• [YOUR GOAL]: Extend the passage below about the attorney who declined to name the source of the counterfeit $100 bills, picking up right after its final sentence.

===== DOCUMENT PASSAGE =====

Attorney Mike has had a long-time client on retainer (“Sean”). Sean has habitually paid his retainer and other legal fees to Mike in cash, in $100 bills. Mike used this cash to pay expenses, salaries, etc.

After several years of this, Mike is approached by an agent of the US Secret Service. It turns out that the $100 bills are counterfeit, and Mike has therefore been passing counterfeit bills. The agent informs Mike that the Secret Service doesn’t have a desire to press charges against Mike, but that Mike must inform them where he got the funny money. Mike refuses to do so, citing attorney-client privilege, and is charged. (N.B. for purposes of the examination, passing counterfeit money was a strict liability offense).
After being charged, Mike was informed that the charges would be dropped if he told the Secret Service where he got the funny money.

The question was what are Mike’s ethical obligations?

The answer was that Mike could inform on Sean if Mike were actually put on trial for the offense of passing counterfeit money, and where the prosecutors had established their prima facie case (survived a motion to dismiss after they rested their case).*

So, at least according to my Professional Responsibility professor, “establishing a defense to a criminal charge” encompassed avoiding criminal sanction by agreement with the prosecutors, even if the divulgement of privileged information did not, formally speaking, establish a defense to the charges.

===== PROVIDED MATERIAL =====

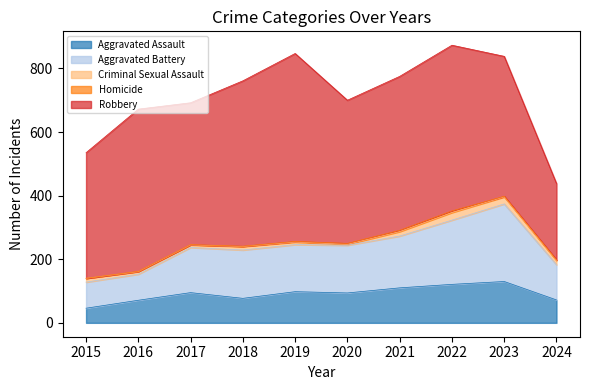

Which category has the highest value in the Robbery series?

2019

=====

• [EXERCISE OUTPUT]:
*There was a second way Mike could divulge the information. By paying Mike in counterfeit bills, Sean had, in point of fact, not actually paid Mike for his legal services. Mike could sue Sean for payment, and divulge that Sean had paid him with counterfeit bills - R. 4-1.6©(2) (an attorney may breach confidentiality “to establish a claim or defense on behalf of the lawyer in a controversy between the lawyer and client”)

He was on Spin City


The kicker, I think, is the offhand nota bene that the crime is a strict liability defense for the purposes of the exam question. If it weren’t, then Mike could inform on Sean to show his own lack of criminal intent.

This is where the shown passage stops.